Records must capture:
- Vehicle registration number
- Date of check
- Driver name
- Check result — no defects, or defects found with description
- Driver signature confirming the check was completed
Where defects are reported, the record must also show:
- The action taken (vehicle removed from service, defect repaired, repair booked)
- Date the defect was repaired or the vehicle cleared for return to service
- Confirmation by the responsible person that the defect has been addressed
Paper defect books have historically been the standard approach for smaller fleets, but they create several practical problems: books can be lost, checks can be backdated, and management cannot review check status across the fleet in real time without physically collecting the books.
Digital Vehicle Defect Reporting
Digital reporting via a mobile app or fleet management platform addresses the shortcomings of paper records. Checks are timestamped at the moment of completion, GPS location data can confirm the driver was at the vehicle when the check was made, and defect reports are immediately visible to fleet management rather than sitting in a paper book in the cab.

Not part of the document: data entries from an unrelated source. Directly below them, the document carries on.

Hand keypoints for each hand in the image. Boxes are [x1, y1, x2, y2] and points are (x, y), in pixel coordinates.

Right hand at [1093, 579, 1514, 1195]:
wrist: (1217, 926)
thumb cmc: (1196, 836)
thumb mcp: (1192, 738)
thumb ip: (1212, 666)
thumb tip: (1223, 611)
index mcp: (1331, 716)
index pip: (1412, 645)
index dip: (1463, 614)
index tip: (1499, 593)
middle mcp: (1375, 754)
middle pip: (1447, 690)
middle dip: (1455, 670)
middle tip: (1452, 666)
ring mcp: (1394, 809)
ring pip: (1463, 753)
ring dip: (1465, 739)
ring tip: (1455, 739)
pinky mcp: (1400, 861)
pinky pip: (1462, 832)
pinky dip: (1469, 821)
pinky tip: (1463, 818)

TacDesk includes a vehicle defect reporting module that allows guards and drivers to submit daily checks via mobile, with defect reports instantly flagged to the management team. The resulting record is tamper-evident, centrally stored, and immediately available for inspection — whether by an ACS auditor, an insurer, or a DVSA enforcement officer.

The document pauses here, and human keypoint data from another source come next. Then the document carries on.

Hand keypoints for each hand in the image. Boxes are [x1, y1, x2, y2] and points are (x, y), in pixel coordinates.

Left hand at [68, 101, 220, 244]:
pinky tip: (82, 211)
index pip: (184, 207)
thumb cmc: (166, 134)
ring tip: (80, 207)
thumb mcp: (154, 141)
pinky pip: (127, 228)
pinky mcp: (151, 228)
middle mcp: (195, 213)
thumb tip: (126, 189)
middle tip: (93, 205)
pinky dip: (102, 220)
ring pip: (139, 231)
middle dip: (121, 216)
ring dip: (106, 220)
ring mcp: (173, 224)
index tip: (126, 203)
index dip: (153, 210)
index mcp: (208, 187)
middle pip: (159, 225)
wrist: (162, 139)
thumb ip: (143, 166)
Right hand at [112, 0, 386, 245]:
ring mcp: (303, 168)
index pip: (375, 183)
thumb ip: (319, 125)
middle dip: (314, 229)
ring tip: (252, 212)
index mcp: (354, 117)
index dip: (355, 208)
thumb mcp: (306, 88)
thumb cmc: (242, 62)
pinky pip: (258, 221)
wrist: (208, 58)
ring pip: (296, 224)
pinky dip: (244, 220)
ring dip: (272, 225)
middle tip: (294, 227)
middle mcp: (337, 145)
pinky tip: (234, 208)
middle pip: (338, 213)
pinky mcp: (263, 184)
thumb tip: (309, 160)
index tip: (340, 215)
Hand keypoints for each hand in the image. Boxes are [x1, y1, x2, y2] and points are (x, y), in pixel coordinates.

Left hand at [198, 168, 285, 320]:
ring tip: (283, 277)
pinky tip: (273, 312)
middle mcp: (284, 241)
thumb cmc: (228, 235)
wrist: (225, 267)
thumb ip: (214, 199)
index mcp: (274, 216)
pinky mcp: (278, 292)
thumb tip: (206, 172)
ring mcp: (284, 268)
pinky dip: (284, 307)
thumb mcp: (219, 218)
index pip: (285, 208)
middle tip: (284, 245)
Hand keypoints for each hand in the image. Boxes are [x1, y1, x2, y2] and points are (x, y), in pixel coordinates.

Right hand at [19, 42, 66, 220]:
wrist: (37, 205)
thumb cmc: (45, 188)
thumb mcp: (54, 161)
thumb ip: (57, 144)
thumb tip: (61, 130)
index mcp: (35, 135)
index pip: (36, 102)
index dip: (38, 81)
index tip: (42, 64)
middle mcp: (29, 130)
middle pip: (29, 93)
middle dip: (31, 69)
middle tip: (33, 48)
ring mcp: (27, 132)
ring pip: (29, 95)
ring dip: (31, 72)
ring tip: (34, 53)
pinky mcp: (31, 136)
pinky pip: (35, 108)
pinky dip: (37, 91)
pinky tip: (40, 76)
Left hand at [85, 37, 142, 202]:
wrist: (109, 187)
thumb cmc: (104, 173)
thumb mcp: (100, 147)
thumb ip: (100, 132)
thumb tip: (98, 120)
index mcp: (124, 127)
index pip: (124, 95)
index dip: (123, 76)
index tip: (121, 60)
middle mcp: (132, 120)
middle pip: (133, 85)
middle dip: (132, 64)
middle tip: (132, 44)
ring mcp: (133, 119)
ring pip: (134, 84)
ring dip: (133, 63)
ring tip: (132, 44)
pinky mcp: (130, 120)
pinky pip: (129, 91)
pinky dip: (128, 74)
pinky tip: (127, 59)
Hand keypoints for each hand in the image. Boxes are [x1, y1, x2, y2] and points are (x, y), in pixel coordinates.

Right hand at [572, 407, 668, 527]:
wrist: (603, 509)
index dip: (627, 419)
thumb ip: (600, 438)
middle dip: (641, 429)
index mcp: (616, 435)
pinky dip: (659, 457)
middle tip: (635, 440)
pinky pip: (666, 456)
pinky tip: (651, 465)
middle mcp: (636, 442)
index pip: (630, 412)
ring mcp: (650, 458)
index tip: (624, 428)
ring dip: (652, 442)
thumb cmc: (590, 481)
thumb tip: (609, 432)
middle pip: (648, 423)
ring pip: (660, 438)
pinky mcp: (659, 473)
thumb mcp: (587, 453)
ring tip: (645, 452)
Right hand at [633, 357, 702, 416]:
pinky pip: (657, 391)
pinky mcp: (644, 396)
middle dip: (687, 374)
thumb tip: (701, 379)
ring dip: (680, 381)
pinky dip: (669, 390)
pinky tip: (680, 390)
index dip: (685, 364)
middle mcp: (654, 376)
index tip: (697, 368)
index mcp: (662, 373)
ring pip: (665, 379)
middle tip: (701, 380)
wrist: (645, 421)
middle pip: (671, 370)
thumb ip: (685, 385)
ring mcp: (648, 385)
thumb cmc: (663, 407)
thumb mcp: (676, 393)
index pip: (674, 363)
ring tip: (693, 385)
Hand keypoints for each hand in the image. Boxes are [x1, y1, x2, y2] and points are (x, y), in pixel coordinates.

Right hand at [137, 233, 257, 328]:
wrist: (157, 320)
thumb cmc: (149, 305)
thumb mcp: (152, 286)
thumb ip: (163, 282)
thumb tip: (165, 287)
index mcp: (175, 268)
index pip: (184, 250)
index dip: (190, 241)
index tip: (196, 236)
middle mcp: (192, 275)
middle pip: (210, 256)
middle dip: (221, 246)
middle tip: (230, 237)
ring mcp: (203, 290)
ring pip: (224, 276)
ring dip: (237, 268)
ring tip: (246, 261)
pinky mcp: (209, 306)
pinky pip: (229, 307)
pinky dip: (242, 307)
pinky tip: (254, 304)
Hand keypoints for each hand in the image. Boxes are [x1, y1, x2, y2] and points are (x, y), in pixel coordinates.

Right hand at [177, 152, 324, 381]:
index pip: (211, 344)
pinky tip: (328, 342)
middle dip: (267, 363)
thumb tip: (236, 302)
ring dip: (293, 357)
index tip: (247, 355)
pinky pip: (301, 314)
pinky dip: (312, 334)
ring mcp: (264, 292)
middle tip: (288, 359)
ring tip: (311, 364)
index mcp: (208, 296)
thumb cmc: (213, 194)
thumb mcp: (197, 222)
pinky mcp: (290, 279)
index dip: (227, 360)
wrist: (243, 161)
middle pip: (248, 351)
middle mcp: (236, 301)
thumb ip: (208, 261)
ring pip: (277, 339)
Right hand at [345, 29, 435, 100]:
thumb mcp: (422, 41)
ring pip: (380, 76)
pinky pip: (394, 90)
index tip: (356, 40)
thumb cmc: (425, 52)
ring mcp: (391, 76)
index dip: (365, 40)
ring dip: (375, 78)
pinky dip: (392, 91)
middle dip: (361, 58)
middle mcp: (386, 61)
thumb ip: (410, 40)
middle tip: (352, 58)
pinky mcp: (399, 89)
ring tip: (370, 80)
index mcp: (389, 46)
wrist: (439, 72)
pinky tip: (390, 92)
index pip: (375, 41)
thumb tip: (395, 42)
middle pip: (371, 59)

What Happens When a Defect Is Found
Not all defects are equal. Defects should be classified by severity:
- Safety-critical defects (e.g. brake failure, tyre blowout, headlight failure) — vehicle must be taken off the road immediately. Do not allow it to be driven, even to a garage, unless a qualified assessment confirms it is safe to do so.
- Advisory defects (e.g. washer fluid low, minor bodywork damage) — record the defect and book repair, but the vehicle may continue in use until the repair is completed
All defects, regardless of severity, must be reported through your formal defect reporting process and retained on file. “It was only a small thing” is not a defence that survives scrutiny.

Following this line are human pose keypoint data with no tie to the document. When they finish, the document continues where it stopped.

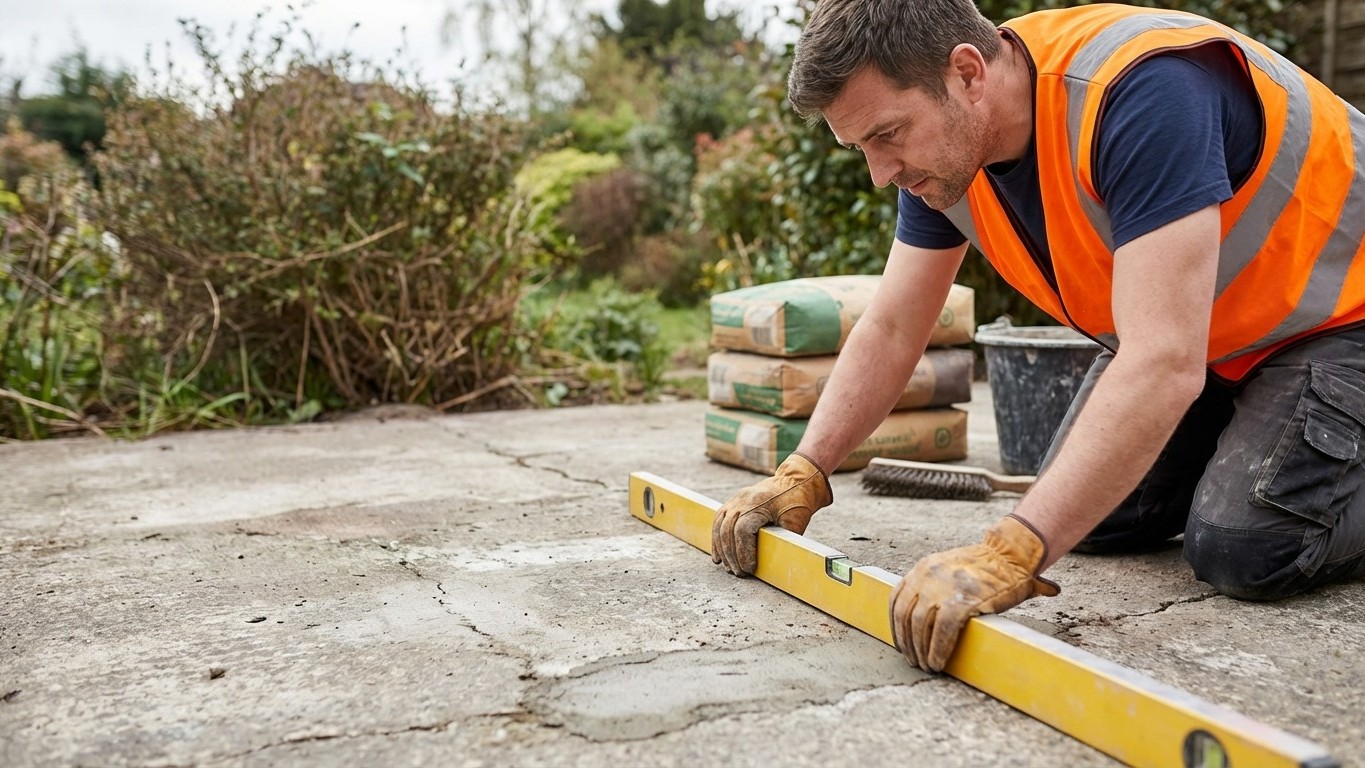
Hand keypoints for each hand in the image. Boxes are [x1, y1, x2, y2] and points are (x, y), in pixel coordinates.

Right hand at [712, 452, 832, 575]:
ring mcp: (736, 499)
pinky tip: (718, 555)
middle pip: (728, 530)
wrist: (796, 479)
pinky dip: (717, 538)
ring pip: (720, 525)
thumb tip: (777, 566)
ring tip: (728, 567)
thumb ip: (784, 541)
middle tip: (739, 573)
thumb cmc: (799, 502)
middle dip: (731, 555)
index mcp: (759, 502)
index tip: (749, 568)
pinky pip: (719, 520)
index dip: (743, 552)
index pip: (742, 530)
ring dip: (721, 549)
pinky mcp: (734, 502)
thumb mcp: (797, 522)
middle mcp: (743, 499)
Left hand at [890, 515, 1059, 671]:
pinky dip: (938, 650)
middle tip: (914, 661)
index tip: (901, 643)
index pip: (897, 600)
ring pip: (919, 625)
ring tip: (927, 665)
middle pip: (905, 616)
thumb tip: (924, 618)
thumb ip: (933, 586)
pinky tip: (938, 663)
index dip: (896, 626)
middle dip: (907, 643)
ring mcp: (943, 588)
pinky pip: (942, 631)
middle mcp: (926, 576)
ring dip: (920, 650)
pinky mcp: (963, 600)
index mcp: (922, 568)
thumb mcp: (949, 567)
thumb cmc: (985, 567)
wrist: (1010, 554)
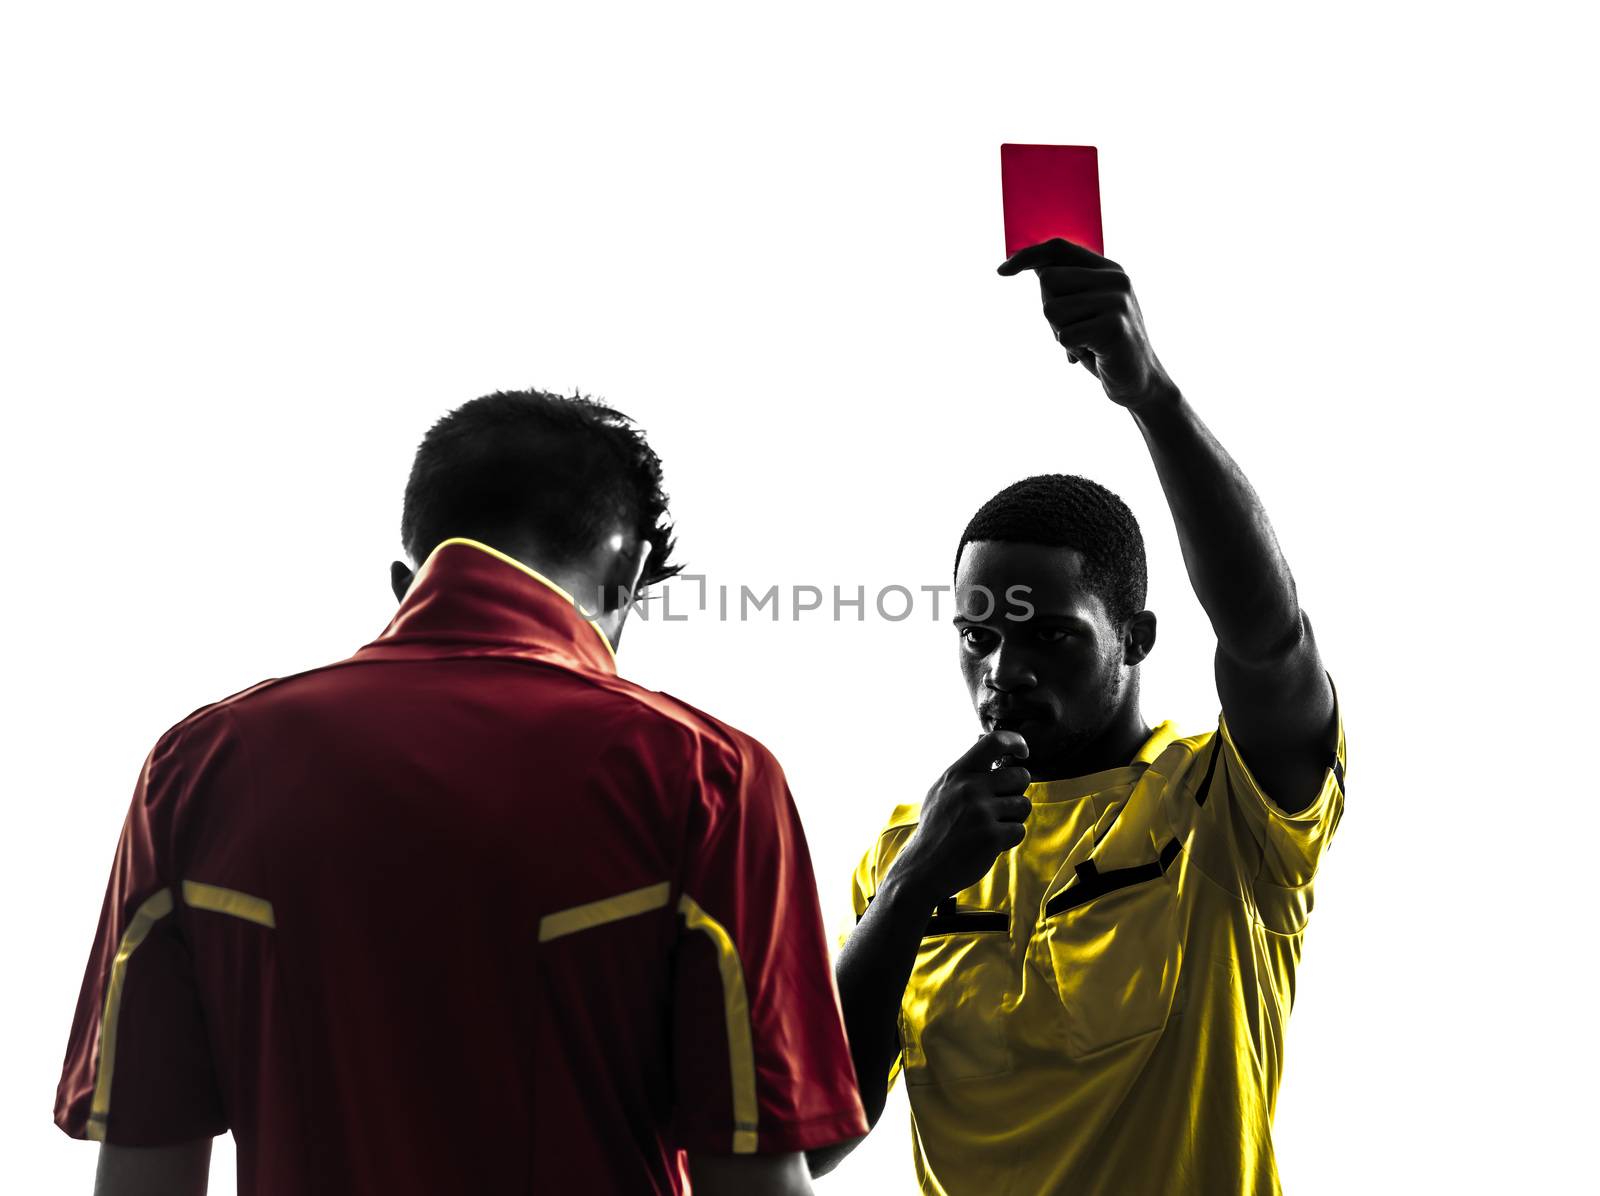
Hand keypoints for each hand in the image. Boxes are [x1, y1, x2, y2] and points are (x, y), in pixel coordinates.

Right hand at [890, 730, 1031, 908]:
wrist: (924, 867)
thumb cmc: (937, 827)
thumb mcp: (941, 790)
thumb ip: (966, 770)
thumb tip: (987, 742)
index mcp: (958, 773)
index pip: (994, 742)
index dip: (1016, 742)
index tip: (1022, 752)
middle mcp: (970, 789)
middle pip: (1020, 776)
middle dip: (1017, 791)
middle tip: (1001, 806)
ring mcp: (981, 813)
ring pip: (1023, 804)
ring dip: (1013, 818)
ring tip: (991, 826)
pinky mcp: (991, 837)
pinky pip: (1019, 830)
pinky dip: (1009, 839)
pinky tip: (989, 843)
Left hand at [998, 238, 1177, 410]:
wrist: (1139, 380)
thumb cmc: (1104, 344)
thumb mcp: (1086, 308)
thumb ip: (1067, 284)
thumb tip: (1033, 264)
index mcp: (1108, 269)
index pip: (1059, 248)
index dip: (1027, 256)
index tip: (1002, 271)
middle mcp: (1115, 278)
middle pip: (1048, 280)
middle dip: (1050, 310)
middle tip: (1074, 329)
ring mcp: (1116, 301)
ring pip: (1052, 309)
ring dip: (1060, 333)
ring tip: (1085, 342)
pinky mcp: (1113, 327)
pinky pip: (1064, 335)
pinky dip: (1070, 349)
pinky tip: (1093, 353)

Vehicle Checks and Insurance
Most commercial vehicle insurance policies include a requirement that the operator maintains the vehicle in a roadworthy condition and can demonstrate that reasonable steps were taken to identify defects. A claim arising from an incident involving a vehicle defect that should have been caught by a daily check — and was not, or was not documented — gives your insurer grounds to dispute or reduce the claim.
Conversely, a complete set of vehicle check records demonstrating that the defect was not present at the last check, and that checks are completed consistently, is the strongest possible evidence that your maintenance procedures are adequate.
Summary
Daily vehicle defect checks are a legal requirement for any company operating commercial vehicles in the UK. The process takes less than five minutes per vehicle — the documentation takes less than one. What companies cannot afford is the cost of not doing it: an unroadworthy vehicle on a public road, a prosecution under the Road Traffic Act, or an insurance claim that cannot be defended because no records exist. Building a consistent, documented check process is one of the simplest risk management steps available to any security company with a fleet.